DAVID NEVINS: Nice to meet you.

KELLY: Why was Steven Bochco such a big deal in TV history?

NEVINS: Steven was the first one to make the show about the cops themselves, you know, that clip that you played from "Dragnet" or "Kojak." The dramas were largely mystery driven, and the cops were the facilitators of the stories about catching criminals and putting them in jail and making sure that justice was done. And that was a lot less interesting to Bochco. He made the cops the story - the stories of their lives and the decisions that they had to make every day both in their personal lives and in their professional lives.

KELLY: And he also was changing the protagonist - didn't have to be a good guy, could be a bad guy, could be super complicated, which is more interesting.

NEVINS: Right - could be messy, could be dirty, could be conflicted. He proved with characters like Mick Belker that you could have a character that is just plain weird, cops that were just plain weird. Mick Belker, who ate onion sandwiches, I thought was a revelation.


UNIDENTIFIED ACTOR #4: (As character) Put me down.

UNIDENTIFIED ACTOR #5: (As character) Not until you stop growling.

UNIDENTIFIED ACTOR #4: (As character) Can't you see that I stopped growling?

KELLY: You know, I'm listening to you speak about these messy characters and thinking you were involved in the very early days of "Homeland," which has a very messy character at the heart of it.

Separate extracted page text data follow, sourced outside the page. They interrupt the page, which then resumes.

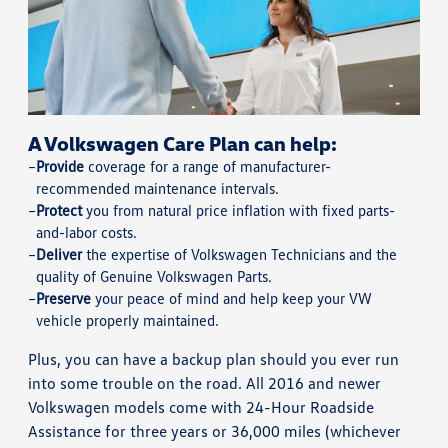
A Volkswagen Care Plan can help:
Provide
coverage for a range of manufacturer-
recommended maintenance intervals.
Protect
you from natural price inflation with fixed parts-
and-labor costs.
Deliver
the expertise of Volkswagen Technicians and the
quality of Genuine Volkswagen Parts.
Preserve
your peace of mind and help keep your VW
vehicle properly maintained.
Plus, you can have a backup plan should you ever run
into some trouble on the road. All 2016 and newer
Volkswagen models come with 24-Hour Roadside
Assistance for three years or 36,000 miles (whichever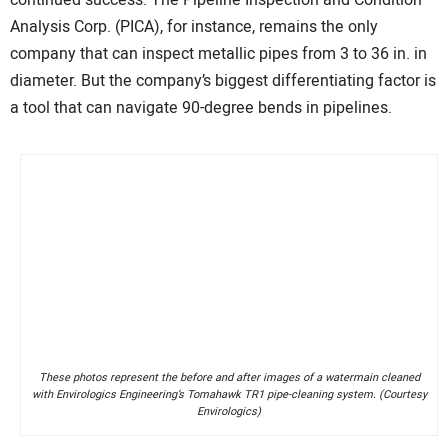
continued success. The Pipeline Inspection and Condition
Analysis Corp. (PICA), for instance, remains the only
company that can inspect metallic pipes from 3 to 36 in. in
diameter. But the company’s biggest differentiating factor is
a tool that can navigate 90-degree bends in pipelines.
These photos represent the before and after images of a watermain cleaned
with Envirologics Engineering’s Tomahawk TR1 pipe-cleaning system. (Courtesy
Envirologics)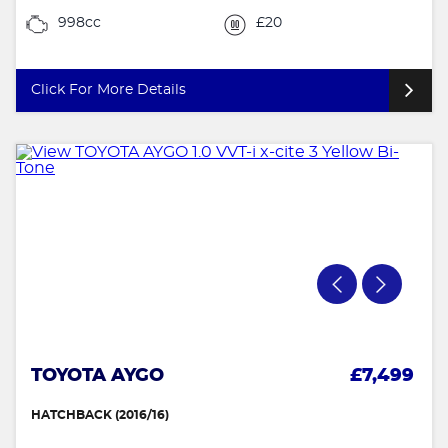
998cc
£20
Click For More Details
TOYOTA AYGO
£7,499
HATCHBACK (2016/16)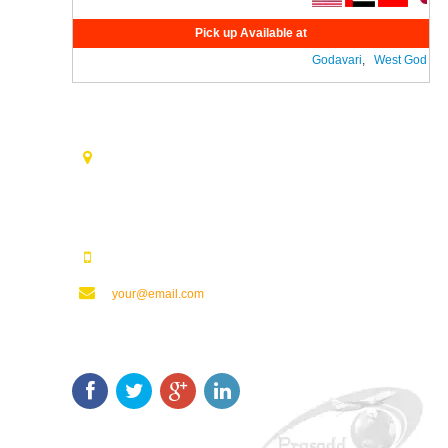
Pick up Available at
Godavari
,
West Godavari
Contact Us
Opp. Vijaya Talkies Road Nalam Vari Choultry, T.Nagar
Rajahmundry - 533101.
123123123
your@email.com
Keep In Touch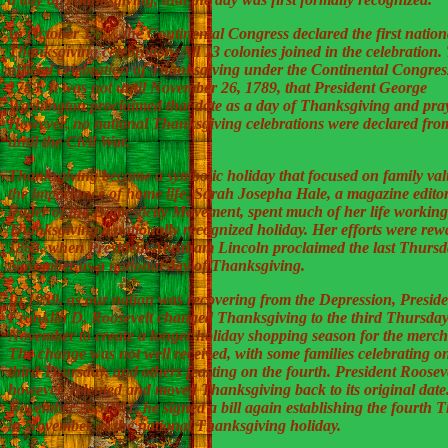
In October 1777, the Continental Congress declared the first nation
Thanksgiving celebration. All 13 colonies joined in the celebration. 
official celebration of Thanksgiving under the Continental Congres
1783. It was not until November 26, 1789, that President George
Washington proclaimed that date as a day of Thanksgiving and pray
However, no national Thanksgiving celebrations were declared fro
until the Civil War.
Thanksgiving became a symbolic holiday that focused on family va
the importance of home life. Sarah Josepha Hale, a magazine edito
leader of the Domesticity Movement, spent much of her life workin
Thanksgiving a nationally recognized holiday. Her efforts were rew
1863, when President Abraham Lincoln proclaimed the last Thursd
November as a national day of Thanksgiving.
In 1939, as our nation was recovering from the Depression, Preside
Franklin D. Roosevelt changed Thanksgiving to the third Thursday
November to create a longer holiday shopping season for the merch
The change was not well received, with some families celebrating o
third Thursday, and others feasting on the fourth. President Rooseve
however, relented and moved Thanksgiving back to its original dat
November 26, 1941, he signed a bill again establishing the fourth 
in November as the national Thanksgiving holiday.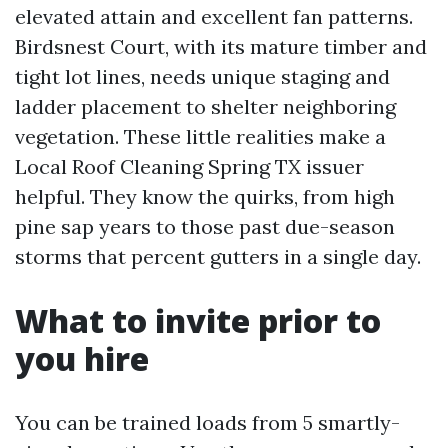
elevated attain and excellent fan patterns.
Birdsnest Court, with its mature timber and
tight lot lines, needs unique staging and
ladder placement to shelter neighboring
vegetation. These little realities make a
Local Roof Cleaning Spring TX issuer
helpful. They know the quirks, from high
pine sap years to those past due-season
storms that percent gutters in a single day.
What to invite prior to
you hire
You can be trained loads from 5 smartly-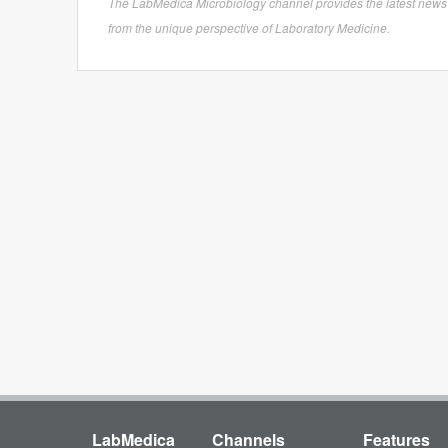
The LabMedica Microbiology channel provides the latest news in 
from the unique perspective of Laboratory Medicine.
LabMedica
Channels
Features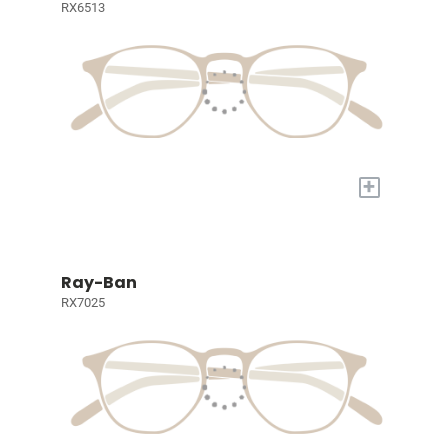
RX6513
+
Ray-Ban
RX7025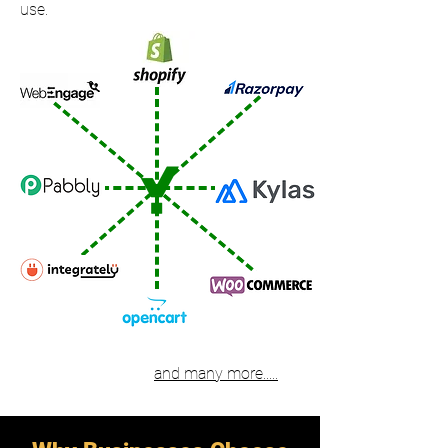
use.
and many more.....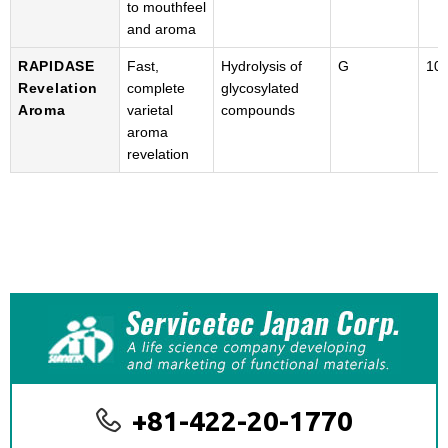
to mouthfeel
and aroma
RAPIDASE
Fast,
Hydrolysis of
G
100
Revelation
complete
glycosylated
Aroma
varietal
compounds
aroma
revelation
+81-422-20-1770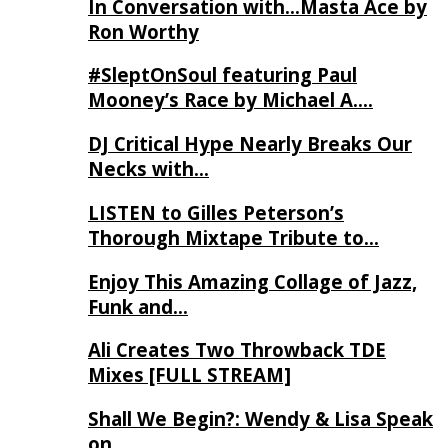
In Conversation with…Masta Ace by
Ron Worthy
#SleptOnSoul featuring Paul
Mooney’s Race by Michael A….
DJ Critical Hype Nearly Breaks Our
Necks with…
LISTEN to Gilles Peterson’s
Thorough Mixtape Tribute to…
Enjoy This Amazing Collage of Jazz,
Funk and…
Ali Creates Two Throwback TDE
Mixes [FULL STREAM]
Shall We Begin?: Wendy & Lisa Speak
on…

NEVINS: The whole conversation that we had in the early days was how to make Carrie Mathison a more complicated, interesting, messed up character. I mean, that character is a direct descendant of the kind of characters that Bochco did really throughout his career. It wasn't just "Hill Street Blues." It's also "L.A. Law" and certainly "NYPD Blue."

KELLY: Another thing I want to ask you though is this. Steven Bochco also pushed boundaries in terms of what he was willing to show.

NEVINS: Yeah. Bochco was always really interested in pushing the limits. He pushed the limits in everything he did. He pushed the limits obviously in terms of storytelling. That's what we're talking about. But he also pushed the limits in terms of content. And he wanted to show the messy side of life. Partly, I think he had a sort of - my sense is he had a personality that liked to push the limits but also - but there was definitely a strong artistic point behind it. He wanted to be able to talk about the unmentionables. And obviously, that legacy is felt today in the best of cable dramas.